Start of Records for processing

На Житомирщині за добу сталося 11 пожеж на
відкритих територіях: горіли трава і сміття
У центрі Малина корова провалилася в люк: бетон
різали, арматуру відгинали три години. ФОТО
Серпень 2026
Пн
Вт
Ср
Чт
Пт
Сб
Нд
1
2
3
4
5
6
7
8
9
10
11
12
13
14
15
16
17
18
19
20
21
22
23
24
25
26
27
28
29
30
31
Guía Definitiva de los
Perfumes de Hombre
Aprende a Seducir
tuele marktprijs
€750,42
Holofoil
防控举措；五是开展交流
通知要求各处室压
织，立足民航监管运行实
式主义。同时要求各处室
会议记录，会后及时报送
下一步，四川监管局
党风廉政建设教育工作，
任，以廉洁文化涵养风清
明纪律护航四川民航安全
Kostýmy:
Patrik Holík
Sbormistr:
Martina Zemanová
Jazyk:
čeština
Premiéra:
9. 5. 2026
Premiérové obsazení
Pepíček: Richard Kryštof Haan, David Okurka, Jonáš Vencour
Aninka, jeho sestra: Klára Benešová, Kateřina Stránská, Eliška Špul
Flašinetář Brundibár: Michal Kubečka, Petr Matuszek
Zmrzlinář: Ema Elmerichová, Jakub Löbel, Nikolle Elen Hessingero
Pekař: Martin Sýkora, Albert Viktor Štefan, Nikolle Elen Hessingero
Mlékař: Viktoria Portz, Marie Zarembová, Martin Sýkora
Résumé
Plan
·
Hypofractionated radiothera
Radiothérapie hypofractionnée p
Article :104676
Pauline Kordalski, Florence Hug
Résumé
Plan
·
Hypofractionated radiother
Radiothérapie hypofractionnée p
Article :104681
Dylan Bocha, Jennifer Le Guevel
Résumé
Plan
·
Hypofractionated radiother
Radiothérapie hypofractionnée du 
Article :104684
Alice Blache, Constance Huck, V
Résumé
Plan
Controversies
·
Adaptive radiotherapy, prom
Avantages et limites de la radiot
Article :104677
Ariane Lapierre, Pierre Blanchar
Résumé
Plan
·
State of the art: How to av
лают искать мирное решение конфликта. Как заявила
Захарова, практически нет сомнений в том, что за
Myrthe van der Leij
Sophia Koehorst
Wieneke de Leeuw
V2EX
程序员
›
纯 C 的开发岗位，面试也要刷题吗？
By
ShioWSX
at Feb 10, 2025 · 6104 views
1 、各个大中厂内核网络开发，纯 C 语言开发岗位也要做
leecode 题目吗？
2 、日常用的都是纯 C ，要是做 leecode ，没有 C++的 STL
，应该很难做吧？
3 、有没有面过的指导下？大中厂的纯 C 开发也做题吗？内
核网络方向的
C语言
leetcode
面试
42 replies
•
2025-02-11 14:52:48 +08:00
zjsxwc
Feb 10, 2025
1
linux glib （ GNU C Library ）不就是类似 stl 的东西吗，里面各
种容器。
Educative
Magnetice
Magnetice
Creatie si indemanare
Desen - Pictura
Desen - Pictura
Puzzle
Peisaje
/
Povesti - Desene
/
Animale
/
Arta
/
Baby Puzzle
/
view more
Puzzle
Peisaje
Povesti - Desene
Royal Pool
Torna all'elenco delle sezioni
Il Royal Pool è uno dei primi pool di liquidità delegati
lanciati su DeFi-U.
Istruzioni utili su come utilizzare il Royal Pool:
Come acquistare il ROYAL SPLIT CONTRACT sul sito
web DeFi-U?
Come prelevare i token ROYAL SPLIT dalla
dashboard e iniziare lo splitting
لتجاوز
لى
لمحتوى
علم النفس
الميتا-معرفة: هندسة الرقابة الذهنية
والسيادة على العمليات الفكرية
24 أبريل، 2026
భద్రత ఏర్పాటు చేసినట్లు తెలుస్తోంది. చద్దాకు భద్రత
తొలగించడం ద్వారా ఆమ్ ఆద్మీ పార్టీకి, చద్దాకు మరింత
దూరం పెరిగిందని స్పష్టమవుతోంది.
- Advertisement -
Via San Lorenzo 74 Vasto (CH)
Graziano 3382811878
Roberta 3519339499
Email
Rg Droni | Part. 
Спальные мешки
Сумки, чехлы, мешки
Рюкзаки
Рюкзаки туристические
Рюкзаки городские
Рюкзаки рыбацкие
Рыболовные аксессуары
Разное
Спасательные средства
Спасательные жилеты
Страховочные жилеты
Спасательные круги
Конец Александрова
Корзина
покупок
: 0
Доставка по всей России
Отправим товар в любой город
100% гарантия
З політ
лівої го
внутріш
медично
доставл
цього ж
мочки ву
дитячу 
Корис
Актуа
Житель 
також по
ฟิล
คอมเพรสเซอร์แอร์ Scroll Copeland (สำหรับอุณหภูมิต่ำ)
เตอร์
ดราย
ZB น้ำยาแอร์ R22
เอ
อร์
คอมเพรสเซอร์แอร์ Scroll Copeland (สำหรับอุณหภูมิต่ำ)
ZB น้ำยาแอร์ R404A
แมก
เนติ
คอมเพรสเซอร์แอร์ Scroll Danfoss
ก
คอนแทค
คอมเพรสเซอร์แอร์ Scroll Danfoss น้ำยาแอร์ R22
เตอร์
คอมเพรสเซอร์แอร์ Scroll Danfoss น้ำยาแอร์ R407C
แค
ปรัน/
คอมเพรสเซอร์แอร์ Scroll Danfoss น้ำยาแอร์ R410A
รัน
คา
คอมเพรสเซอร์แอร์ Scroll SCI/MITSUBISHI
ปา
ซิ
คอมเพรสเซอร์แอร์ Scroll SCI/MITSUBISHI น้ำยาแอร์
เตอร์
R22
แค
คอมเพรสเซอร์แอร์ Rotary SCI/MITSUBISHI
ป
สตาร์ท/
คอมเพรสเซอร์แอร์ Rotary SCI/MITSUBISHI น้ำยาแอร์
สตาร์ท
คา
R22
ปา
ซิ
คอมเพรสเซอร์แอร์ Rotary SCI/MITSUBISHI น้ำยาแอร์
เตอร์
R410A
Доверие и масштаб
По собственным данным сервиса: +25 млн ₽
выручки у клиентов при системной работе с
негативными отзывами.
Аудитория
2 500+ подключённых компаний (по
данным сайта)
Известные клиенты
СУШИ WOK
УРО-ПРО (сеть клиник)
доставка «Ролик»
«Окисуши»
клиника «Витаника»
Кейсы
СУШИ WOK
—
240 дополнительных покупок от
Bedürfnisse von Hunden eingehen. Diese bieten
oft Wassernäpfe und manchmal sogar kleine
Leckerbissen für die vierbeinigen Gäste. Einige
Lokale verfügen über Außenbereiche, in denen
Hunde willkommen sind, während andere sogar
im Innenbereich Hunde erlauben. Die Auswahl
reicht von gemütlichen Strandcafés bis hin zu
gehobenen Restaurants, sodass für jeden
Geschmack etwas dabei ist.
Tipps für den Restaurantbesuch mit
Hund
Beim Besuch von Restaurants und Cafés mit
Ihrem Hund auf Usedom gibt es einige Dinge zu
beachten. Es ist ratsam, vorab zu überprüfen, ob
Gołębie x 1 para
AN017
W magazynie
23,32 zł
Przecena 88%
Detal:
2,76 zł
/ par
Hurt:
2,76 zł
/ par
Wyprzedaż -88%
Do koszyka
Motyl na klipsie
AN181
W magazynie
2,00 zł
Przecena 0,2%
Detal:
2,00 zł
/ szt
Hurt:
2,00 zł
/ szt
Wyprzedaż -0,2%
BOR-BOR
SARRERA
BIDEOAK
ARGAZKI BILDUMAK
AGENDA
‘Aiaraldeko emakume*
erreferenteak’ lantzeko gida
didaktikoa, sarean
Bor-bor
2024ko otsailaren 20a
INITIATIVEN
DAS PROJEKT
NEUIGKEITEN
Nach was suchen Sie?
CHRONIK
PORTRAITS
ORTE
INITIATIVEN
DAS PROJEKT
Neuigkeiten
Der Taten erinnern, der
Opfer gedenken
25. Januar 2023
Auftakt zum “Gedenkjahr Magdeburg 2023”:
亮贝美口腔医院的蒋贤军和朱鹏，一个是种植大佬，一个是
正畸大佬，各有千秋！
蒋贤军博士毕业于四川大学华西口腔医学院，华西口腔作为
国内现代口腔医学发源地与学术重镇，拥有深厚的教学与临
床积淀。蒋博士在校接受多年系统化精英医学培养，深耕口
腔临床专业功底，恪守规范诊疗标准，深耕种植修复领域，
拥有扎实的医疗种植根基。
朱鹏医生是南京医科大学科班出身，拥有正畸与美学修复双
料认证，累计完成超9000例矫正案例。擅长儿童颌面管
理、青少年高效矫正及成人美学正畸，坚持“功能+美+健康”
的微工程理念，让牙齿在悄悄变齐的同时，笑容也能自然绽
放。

End of Records for processing

The problem:
Go through the records and pull out each line that includes the word "Sýkora".

Output:
Pekař: Martin Sýkora, Albert Viktor Štefan, Nikolle Elen Hessingero
Mlékař: Viktoria Portz, Marie Zarembová, Martin Sýkora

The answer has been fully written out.